**The task:** Turn every line of the records below into a numbered list, and skip any blank lines.

**Given information:**
········
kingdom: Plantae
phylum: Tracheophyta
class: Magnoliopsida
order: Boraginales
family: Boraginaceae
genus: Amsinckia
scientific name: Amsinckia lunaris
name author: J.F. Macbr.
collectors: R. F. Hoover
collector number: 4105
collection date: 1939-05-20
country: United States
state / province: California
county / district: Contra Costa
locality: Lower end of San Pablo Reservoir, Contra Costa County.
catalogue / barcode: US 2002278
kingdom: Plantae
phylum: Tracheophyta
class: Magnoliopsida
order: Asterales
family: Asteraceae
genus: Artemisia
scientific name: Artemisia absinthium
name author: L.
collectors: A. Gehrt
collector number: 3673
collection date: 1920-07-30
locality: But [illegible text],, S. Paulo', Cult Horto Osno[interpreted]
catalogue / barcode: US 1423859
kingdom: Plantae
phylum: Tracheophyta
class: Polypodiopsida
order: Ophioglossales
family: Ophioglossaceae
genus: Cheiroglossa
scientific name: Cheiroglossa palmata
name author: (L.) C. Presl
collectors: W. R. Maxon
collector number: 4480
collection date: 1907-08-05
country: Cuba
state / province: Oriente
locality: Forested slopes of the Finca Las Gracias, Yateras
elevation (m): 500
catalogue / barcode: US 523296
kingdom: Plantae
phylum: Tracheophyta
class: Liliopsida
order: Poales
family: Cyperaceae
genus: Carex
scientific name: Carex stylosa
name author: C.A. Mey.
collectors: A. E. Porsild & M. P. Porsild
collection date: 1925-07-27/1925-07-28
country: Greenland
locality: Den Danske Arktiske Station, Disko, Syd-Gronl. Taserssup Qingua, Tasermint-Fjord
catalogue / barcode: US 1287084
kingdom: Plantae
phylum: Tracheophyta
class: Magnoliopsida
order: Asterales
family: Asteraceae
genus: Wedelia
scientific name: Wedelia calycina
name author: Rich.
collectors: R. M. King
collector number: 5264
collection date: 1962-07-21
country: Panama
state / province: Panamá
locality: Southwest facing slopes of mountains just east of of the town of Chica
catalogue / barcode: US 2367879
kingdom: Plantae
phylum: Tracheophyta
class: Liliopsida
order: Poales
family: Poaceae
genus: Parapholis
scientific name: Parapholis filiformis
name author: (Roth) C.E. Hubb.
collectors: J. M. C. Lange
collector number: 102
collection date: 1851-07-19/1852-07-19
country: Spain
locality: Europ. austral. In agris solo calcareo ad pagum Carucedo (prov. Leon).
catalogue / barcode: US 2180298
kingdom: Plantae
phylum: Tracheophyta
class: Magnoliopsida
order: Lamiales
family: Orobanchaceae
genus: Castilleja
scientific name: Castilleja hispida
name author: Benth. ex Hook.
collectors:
········
**Solution below:**
1. kingdom: Plantae
2. phylum: Tracheophyta
3. class: Magnoliopsida
4. order: Boraginales
5. family: Boraginaceae
6. genus: Amsinckia
7. scientific name: Amsinckia lunaris
8. name author: J.F. Macbr.
9. collectors: R. F. Hoover
10. collector number: 4105
11. collection date: 1939-05-20
12. country: United States
13. state / province: California
14. county / district: Contra Costa
15. locality: Lower end of San Pablo Reservoir, Contra Costa County.
16. catalogue / barcode: US 2002278
17. kingdom: Plantae
18. phylum: Tracheophyta
19. class: Magnoliopsida
20. order: Asterales
21. family: Asteraceae
22. genus: Artemisia
23. scientific name: Artemisia absinthium
24. name author: L.
25. collectors: A. Gehrt
26. collector number: 3673
27. collection date: 1920-07-30
28. locality: But [illegible text],, S. Paulo', Cult Horto Osno[interpreted]
29. catalogue / barcode: US 1423859
30. kingdom: Plantae
31. phylum: Tracheophyta
32. class: Polypodiopsida
33. order: Ophioglossales
34. family: Ophioglossaceae
35. genus: Cheiroglossa
36. scientific name: Cheiroglossa palmata
37. name author: (L.) C. Presl
38. collectors: W. R. Maxon
39. collector number: 4480
40. collection date: 1907-08-05
41. country: Cuba
42. state / province: Oriente
43. locality: Forested slopes of the Finca Las Gracias, Yateras
44. elevation (m): 500
45. catalogue / barcode: US 523296
46. kingdom: Plantae
47. phylum: Tracheophyta
48. class: Liliopsida
49. order: Poales
50. family: Cyperaceae
51. genus: Carex
52. scientific name: Carex stylosa
53. name author: C.A. Mey.
54. collectors: A. E. Porsild & M. P. Porsild
55. collection date: 1925-07-27/1925-07-28
56. country: Greenland
57. locality: Den Danske Arktiske Station, Disko, Syd-Gronl. Taserssup Qingua, Tasermint-Fjord
58. catalogue / barcode: US 1287084
59. kingdom: Plantae
60. phylum: Tracheophyta
61. class: Magnoliopsida
62. order: Asterales
63. family: Asteraceae
64. genus: Wedelia
65. scientific name: Wedelia calycina
66. name author: Rich.
67. collectors: R. M. King
68. collector number: 5264
69. collection date: 1962-07-21
70. country: Panama
71. state / province: Panamá
72. locality: Southwest facing slopes of mountains just east of of the town of Chica
73. catalogue / barcode: US 2367879
74. kingdom: Plantae
75. phylum: Tracheophyta
76. class: Liliopsida
77. order: Poales
78. family: Poaceae
79. genus: Parapholis
80. scientific name: Parapholis filiformis
81. name author: (Roth) C.E. Hubb.
82. collectors: J. M. C. Lange
83. collector number: 102
84. collection date: 1851-07-19/1852-07-19
85. country: Spain
86. locality: Europ. austral. In agris solo calcareo ad pagum Carucedo (prov. Leon).
87. catalogue / barcode: US 2180298
88. kingdom: Plantae
89. phylum: Tracheophyta
90. class: Magnoliopsida
91. order: Lamiales
92. family: Orobanchaceae
93. genus: Castilleja
94. scientific name: Castilleja hispida
95. name author: Benth. ex Hook.
96. collectors:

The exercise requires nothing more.